GIOVANNI LO PORTO ERA UN COOPERANTE ESPERTO E CHE AVEVA STUDIATO PER FARE QUELLO CHE FACEVA – NON ERA UN DILETTANTE ALLO SBARAGLIO COME GRETA E VANESSA E INFATTI NON HA AVUTO MANIFESTAZIONI DI PIAZZA
Per fare meglio il suo lavoro aveva preso una laurea in Gran Bretagna e un master in Giappone. Aveva avuto incarichi ad Haiti e nel Centrafrica, prima di andare sulle montagne del Pakistan. Il suo rapimento è stato coperto dal silenzio. “Un rapito di serie B”, come ha detto il padre?
Gian Micalessin per “Il Giornale”
Era innanzitutto un serio professionista. Non confondeva l'impegno per il prossimo con l'ideologia. Non mescolava la generosità alla retorica. E non era un attivista di sinistra. Giovanni Lo Porto non possedeva insomma nessuna delle caratteristiche indispensabili per mobilitare la grande stampa di questo Paese, per far fremere pacifisti e anime belle, per far scendere in piazza studenti ed operai.

****

Richiesta scritta 1:
Indica se ciascuna di queste affermazioni concorda con l'articolo su Giovanni Lo Porto, rispondendo sì o no e citando le parole dell'articolo che lo stabiliscono: (a) Lo Porto si era laureato in Gran Bretagna; (b) Lo Porto era un attivista di sinistra; (c) prima del Pakistan Lo Porto aveva avuto incarichi ad Haiti.
L'articolo e le righe provengono da fonti diverse.

Righe archiviate:
****

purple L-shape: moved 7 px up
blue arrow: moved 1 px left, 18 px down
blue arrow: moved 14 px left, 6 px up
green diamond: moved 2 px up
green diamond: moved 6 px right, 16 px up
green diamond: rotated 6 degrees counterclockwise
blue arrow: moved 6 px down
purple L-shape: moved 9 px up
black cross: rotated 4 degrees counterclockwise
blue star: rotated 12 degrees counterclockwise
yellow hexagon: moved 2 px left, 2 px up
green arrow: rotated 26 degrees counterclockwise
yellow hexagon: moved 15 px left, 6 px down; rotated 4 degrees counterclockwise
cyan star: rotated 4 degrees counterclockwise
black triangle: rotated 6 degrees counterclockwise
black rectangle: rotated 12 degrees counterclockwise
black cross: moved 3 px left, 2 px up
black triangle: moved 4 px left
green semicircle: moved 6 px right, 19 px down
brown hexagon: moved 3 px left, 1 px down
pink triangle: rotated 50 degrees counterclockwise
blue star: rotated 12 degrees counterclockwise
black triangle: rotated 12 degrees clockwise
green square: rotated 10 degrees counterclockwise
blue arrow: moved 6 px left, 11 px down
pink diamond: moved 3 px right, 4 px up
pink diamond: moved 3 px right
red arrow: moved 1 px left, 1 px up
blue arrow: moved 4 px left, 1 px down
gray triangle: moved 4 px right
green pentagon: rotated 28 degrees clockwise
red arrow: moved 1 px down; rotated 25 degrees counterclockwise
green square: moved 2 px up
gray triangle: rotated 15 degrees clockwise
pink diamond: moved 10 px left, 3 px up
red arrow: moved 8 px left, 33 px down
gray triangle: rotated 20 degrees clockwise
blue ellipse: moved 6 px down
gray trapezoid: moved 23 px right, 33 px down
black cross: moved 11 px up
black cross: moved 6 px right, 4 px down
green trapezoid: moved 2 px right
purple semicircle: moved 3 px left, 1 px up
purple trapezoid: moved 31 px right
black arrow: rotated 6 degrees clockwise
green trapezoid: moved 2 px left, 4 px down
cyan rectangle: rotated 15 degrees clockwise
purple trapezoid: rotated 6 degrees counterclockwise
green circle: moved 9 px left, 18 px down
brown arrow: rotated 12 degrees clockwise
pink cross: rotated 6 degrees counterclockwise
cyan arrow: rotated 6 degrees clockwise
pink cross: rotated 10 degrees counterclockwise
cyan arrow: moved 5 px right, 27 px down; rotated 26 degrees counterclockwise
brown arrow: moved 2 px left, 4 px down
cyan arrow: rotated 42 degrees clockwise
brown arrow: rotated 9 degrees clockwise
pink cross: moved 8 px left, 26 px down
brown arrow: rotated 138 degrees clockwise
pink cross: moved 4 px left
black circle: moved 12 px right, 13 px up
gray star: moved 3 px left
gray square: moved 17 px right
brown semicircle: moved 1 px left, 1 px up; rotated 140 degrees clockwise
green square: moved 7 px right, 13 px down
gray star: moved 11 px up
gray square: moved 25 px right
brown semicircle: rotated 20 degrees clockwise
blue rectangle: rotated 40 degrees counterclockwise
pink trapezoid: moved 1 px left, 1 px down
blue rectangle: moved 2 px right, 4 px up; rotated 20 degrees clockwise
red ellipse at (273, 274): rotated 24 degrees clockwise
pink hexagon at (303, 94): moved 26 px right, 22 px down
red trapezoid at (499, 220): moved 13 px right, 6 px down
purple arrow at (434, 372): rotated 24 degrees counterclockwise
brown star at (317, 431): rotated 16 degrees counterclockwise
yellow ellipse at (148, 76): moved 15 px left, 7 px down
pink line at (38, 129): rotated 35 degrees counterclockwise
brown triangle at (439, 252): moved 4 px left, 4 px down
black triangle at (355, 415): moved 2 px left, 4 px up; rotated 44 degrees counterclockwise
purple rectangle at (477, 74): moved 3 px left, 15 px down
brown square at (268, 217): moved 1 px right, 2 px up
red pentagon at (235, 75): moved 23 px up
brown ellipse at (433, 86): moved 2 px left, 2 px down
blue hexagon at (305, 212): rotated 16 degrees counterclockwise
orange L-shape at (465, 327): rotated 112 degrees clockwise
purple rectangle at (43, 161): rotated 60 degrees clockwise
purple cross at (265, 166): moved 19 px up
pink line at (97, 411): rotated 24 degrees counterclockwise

****

Richiesta scritta 2:
Rinomina "blue arrow" in "navy arrow" nelle righe che vanno dall'inizio giù fino a quella che contiene "red arrow: moved 1 px down;", inclusa, e riporta soltanto queste righe lasciando invariato tutto il resto.

Risposta all'esercizio 1:
(a) Sì: «Per fare meglio il suo lavoro aveva preso una laurea in Gran Bretagna e un master in Giappone.»
(b) No: «E non era un attivista di sinistra.»
(c) Sì: «Aveva avuto incarichi ad Haiti e nel Centrafrica, prima di andare sulle montagne del Pakistan.»

Risposta all'esercizio 2:
purple L-shape: moved 7 px up
navy arrow: moved 1 px left, 18 px down
navy arrow: moved 14 px left, 6 px up
green diamond: moved 2 px up
green diamond: moved 6 px right, 16 px up
green diamond: rotated 6 degrees counterclockwise
navy arrow: moved 6 px down
purple L-shape: moved 9 px up
black cross: rotated 4 degrees counterclockwise
blue star: rotated 12 degrees counterclockwise
yellow hexagon: moved 2 px left, 2 px up
green arrow: rotated 26 degrees counterclockwise
yellow hexagon: moved 15 px left, 6 px down; rotated 4 degrees counterclockwise
cyan star: rotated 4 degrees counterclockwise
black triangle: rotated 6 degrees counterclockwise
black rectangle: rotated 12 degrees counterclockwise
black cross: moved 3 px left, 2 px up
black triangle: moved 4 px left
green semicircle: moved 6 px right, 19 px down
brown hexagon: moved 3 px left, 1 px down
pink triangle: rotated 50 degrees counterclockwise
blue star: rotated 12 degrees counterclockwise
black triangle: rotated 12 degrees clockwise
green square: rotated 10 degrees counterclockwise
navy arrow: moved 6 px left, 11 px down
pink diamond: moved 3 px right, 4 px up
pink diamond: moved 3 px right
red arrow: moved 1 px left, 1 px up
navy arrow: moved 4 px left, 1 px down
gray triangle: moved 4 px right
green pentagon: rotated 28 degrees clockwise
red arrow: moved 1 px down; rotated 25 degrees counterclockwise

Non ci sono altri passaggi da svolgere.